• The problem
The result should be every line in the data below that carries the string "rule".

- - - - - - -

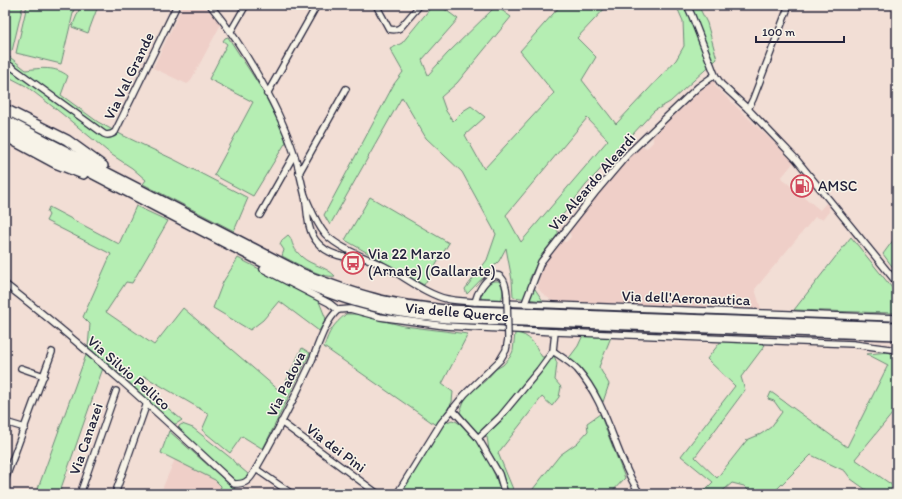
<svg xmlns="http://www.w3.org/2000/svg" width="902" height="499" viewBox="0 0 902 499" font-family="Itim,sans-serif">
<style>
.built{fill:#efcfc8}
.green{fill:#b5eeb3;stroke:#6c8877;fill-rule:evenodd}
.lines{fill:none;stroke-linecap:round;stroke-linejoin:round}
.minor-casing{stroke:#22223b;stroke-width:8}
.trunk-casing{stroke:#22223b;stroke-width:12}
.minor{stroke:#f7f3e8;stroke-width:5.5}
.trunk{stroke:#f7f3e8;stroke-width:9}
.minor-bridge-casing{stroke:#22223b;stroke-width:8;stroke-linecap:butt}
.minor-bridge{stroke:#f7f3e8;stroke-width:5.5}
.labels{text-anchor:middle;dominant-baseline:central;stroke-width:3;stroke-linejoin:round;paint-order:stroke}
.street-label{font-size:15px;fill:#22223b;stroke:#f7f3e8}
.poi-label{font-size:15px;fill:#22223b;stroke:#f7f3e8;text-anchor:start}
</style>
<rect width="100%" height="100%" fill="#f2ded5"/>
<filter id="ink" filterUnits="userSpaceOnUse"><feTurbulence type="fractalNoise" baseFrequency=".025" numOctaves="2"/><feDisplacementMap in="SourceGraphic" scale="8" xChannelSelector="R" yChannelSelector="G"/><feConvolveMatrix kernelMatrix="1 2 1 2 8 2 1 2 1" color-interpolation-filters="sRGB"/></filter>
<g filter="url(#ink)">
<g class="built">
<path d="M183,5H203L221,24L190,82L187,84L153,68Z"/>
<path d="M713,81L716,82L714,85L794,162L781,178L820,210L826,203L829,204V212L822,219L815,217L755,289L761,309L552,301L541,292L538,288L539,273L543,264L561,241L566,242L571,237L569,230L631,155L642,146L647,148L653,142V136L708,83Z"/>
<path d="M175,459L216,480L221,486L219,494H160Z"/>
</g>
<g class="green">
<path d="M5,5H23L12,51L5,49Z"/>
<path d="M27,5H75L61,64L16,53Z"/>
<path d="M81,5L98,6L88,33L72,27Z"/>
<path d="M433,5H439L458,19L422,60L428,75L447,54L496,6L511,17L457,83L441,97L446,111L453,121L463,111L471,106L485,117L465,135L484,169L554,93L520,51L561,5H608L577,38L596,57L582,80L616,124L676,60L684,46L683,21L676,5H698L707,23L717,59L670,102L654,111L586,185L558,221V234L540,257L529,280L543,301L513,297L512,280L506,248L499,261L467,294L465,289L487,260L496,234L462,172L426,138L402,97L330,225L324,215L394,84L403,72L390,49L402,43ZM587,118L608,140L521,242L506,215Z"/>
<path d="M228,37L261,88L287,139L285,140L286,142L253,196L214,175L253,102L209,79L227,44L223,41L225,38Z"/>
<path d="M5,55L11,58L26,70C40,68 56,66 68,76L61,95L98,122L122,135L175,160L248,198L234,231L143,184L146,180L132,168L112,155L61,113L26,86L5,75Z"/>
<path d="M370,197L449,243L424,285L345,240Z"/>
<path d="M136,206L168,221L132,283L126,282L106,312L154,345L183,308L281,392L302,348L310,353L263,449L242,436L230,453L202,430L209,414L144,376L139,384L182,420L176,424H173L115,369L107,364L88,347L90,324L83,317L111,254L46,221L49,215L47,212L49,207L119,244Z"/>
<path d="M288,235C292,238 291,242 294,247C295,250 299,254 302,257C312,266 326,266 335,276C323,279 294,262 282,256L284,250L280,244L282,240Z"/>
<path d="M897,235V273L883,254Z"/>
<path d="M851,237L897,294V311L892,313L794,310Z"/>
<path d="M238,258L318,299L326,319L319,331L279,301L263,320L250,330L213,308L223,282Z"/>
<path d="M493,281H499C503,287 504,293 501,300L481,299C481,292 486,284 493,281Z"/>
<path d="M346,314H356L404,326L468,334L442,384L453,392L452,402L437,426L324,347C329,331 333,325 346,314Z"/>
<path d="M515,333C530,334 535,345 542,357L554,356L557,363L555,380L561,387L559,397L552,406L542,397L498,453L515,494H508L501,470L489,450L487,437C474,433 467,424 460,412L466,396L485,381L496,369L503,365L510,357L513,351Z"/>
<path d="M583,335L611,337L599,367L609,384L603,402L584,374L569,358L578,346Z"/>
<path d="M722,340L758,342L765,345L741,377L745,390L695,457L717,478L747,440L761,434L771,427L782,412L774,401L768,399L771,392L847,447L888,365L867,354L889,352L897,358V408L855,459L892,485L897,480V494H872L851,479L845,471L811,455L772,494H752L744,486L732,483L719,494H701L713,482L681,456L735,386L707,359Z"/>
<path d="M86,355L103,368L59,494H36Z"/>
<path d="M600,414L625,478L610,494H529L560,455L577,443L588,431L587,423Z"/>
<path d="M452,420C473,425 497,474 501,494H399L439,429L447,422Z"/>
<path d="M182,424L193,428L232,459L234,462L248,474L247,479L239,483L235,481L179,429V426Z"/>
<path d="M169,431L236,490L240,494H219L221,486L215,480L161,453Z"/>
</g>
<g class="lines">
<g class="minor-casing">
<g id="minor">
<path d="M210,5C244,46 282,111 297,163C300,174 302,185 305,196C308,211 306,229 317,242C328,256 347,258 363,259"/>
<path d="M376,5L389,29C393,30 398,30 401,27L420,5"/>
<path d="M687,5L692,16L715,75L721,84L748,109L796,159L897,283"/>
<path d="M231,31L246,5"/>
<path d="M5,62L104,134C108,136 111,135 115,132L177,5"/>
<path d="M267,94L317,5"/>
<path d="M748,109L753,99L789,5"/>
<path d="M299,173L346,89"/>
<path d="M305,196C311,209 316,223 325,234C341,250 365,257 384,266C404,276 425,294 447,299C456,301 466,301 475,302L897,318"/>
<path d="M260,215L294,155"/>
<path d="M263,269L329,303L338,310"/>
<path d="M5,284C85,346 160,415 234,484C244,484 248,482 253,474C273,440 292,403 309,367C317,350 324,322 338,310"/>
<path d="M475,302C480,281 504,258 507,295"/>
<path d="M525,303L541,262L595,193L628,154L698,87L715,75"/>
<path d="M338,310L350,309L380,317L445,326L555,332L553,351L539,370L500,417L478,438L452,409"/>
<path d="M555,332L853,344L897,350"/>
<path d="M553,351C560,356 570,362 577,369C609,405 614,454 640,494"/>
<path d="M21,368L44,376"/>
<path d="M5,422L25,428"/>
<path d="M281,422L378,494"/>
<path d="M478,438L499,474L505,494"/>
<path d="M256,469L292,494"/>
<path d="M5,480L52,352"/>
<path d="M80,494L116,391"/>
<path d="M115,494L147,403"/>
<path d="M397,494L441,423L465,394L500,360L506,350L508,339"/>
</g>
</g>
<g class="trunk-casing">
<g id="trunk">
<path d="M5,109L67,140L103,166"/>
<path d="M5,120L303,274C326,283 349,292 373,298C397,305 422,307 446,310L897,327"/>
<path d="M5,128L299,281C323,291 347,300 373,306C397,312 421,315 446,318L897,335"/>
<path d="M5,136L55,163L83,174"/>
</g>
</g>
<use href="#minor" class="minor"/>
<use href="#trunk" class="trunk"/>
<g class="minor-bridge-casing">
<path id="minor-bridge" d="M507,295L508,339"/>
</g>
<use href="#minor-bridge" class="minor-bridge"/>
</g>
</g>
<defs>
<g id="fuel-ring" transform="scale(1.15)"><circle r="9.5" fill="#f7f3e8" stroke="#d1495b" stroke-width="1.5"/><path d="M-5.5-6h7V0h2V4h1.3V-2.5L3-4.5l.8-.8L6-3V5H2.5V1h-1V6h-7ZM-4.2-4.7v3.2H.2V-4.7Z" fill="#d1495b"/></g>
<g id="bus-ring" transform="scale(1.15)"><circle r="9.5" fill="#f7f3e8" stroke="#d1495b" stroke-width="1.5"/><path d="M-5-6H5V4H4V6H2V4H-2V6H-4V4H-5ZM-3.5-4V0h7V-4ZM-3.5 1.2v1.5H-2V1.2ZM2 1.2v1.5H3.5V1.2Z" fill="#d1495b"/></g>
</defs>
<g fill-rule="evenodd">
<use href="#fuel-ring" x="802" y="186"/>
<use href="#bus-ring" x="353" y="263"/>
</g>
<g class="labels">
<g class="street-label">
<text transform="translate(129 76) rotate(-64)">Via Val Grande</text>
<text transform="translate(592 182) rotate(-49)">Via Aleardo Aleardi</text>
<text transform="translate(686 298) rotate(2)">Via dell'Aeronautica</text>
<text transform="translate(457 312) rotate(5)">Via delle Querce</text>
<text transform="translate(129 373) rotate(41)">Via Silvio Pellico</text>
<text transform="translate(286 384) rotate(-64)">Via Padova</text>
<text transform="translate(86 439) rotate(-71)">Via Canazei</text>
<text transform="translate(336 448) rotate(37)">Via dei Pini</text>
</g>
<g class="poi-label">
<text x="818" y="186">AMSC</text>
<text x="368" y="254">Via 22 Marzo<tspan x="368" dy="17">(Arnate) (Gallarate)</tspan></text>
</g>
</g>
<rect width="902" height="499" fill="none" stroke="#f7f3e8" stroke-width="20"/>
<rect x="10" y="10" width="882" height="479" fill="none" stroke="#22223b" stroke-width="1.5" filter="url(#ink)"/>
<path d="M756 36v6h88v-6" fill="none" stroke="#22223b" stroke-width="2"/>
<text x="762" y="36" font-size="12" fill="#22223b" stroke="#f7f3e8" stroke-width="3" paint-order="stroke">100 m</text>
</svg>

- - - - - - -

• Response
.green{fill:#b5eeb3;stroke:#6c8877;fill-rule:evenodd}
<g fill-rule="evenodd">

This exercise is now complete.